◆ 取り組む作業: 下に示す女子の窃盗事犯についての本文を、最後の文の後から書き継げ。

◆ 表示された本文:
_ _ _ _ _ _ _

また,女子の窃盗事犯者は,入所受刑者の人員(6-2-5-1図P232参照)や仮釈放者の保護観察開始人員(6-2-6-2図<2>P243参照)においても増加傾向にあり,女子の起訴人員の増加は,窃盗の入所受刑者における女子比の上昇(6-2-5-1図P232参照)や女子の入所受刑者に占める窃盗の割合の上昇(6-2-5-2図<2>P233参照)等にも一定の影響が及んでいるものと思われる。
窃盗による女子の検挙人員は,高年齢化が顕著であり,平成15年までは少年の割合が4割台から5割台と最も高かったが,その後,少年の割合が低下するとともに,50歳以上の者の割合が大きく上昇し,24年以降は50歳以上の者が過半数を占めている。とりわけ女子高齢者の検挙人員は,25年は6年に比べ約4.7倍に増加し,20年以降は,窃盗による女子の検挙人員の中で高齢者が最も高い割合を占めている(6-2-1-2図<2>P210参照)。また,25年の一般刑法犯の検挙人員に占める窃盗の割合も,女子高齢者(92.6%)は男子高齢者(63.6%)と比べて顕著に高く,とりわけ万引きの割合は女子高齢者では83.5%を占めている(4-5-1-3図P185参照)。女子の万引きの検挙人員における高齢者の割合は,25年は6年と比べ約4倍にまで上昇しており,19年以降は高齢者の割合が最も高い(6-2-1-7図<2>P215参照)。

_ _ _ _ _ _ _

◆ 提供された情報:
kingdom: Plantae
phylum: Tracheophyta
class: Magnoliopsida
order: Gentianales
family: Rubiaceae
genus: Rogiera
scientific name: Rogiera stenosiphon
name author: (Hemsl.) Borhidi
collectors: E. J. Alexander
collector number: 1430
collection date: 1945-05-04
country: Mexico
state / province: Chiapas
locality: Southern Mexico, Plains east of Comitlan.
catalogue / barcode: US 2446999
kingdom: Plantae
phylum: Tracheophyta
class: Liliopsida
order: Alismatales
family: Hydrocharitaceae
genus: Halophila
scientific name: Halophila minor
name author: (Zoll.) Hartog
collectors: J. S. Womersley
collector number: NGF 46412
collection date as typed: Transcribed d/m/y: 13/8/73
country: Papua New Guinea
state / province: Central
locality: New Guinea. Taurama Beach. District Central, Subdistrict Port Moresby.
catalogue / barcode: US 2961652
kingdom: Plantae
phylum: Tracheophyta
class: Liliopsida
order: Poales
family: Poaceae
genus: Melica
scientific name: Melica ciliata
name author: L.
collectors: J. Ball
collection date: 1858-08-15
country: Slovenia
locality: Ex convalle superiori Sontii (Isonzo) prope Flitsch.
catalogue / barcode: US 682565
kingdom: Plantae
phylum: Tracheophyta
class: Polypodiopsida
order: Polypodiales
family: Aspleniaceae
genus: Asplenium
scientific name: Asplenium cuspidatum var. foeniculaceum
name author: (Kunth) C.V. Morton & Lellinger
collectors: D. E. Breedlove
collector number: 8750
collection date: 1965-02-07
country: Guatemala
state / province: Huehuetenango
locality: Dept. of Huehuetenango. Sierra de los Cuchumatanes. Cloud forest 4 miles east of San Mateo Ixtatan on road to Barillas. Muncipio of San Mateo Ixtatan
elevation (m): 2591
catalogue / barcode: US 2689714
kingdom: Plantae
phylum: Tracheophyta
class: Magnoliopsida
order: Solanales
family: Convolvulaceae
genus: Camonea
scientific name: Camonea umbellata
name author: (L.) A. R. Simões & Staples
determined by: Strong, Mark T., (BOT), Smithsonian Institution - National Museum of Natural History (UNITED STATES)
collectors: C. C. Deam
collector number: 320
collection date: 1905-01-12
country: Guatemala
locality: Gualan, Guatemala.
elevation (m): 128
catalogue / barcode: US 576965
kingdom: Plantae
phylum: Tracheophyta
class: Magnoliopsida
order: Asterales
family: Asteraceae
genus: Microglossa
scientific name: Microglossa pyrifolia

_ _ _ _ _ _ _

◆ 以下の結果:
窃盗の起訴人員においても,女子の高年齢化は顕著であり,平成25年の女子高齢者の起訴人員は6年に比べ約44倍となった(本節3項P251参照)。年齢層別の構成比では,15年までは若年者の割合が最も高かったが,その後,若年者の割合は低下するとともに,高齢者の割合が上昇し,22年以降は高齢者の割合が最も高く,25年は6年と比べ約9.5倍となった(6-2-3-4図<2>P228,本節3項P251参照)。また,窃盗の起訴猶予人員においても,女子の高年齢化は顕著であり,19年以降は高齢者の割合が最も高い(6-2-3-6図<2>P230参照)。
保護観察付執行猶予者の保護観察開始人員について見ると,平成25年は,窃盗の女子高齢者の人員が16年に比べ2倍に増加し,高齢者の割合も16年に比べ約2.3倍にまで上昇しており,25年では高齢者の割合(26.4%)が最も高く,男子における割合(7.4%)と比べても顕著に高い(6-2-6-4図<2>CD-ROM参照)。また,高齢者における女子の割合は,窃盗は窃盗以外の罪名と比べても大きく上昇しており,同年では,窃盗(46.4%)は窃盗以外(7.4%)の約6.3倍と極めて高く,全年齢層の窃盗における女子の割合(19.6%)と比べても2倍以上である(6-2-6-3図<2><4>P244参照)。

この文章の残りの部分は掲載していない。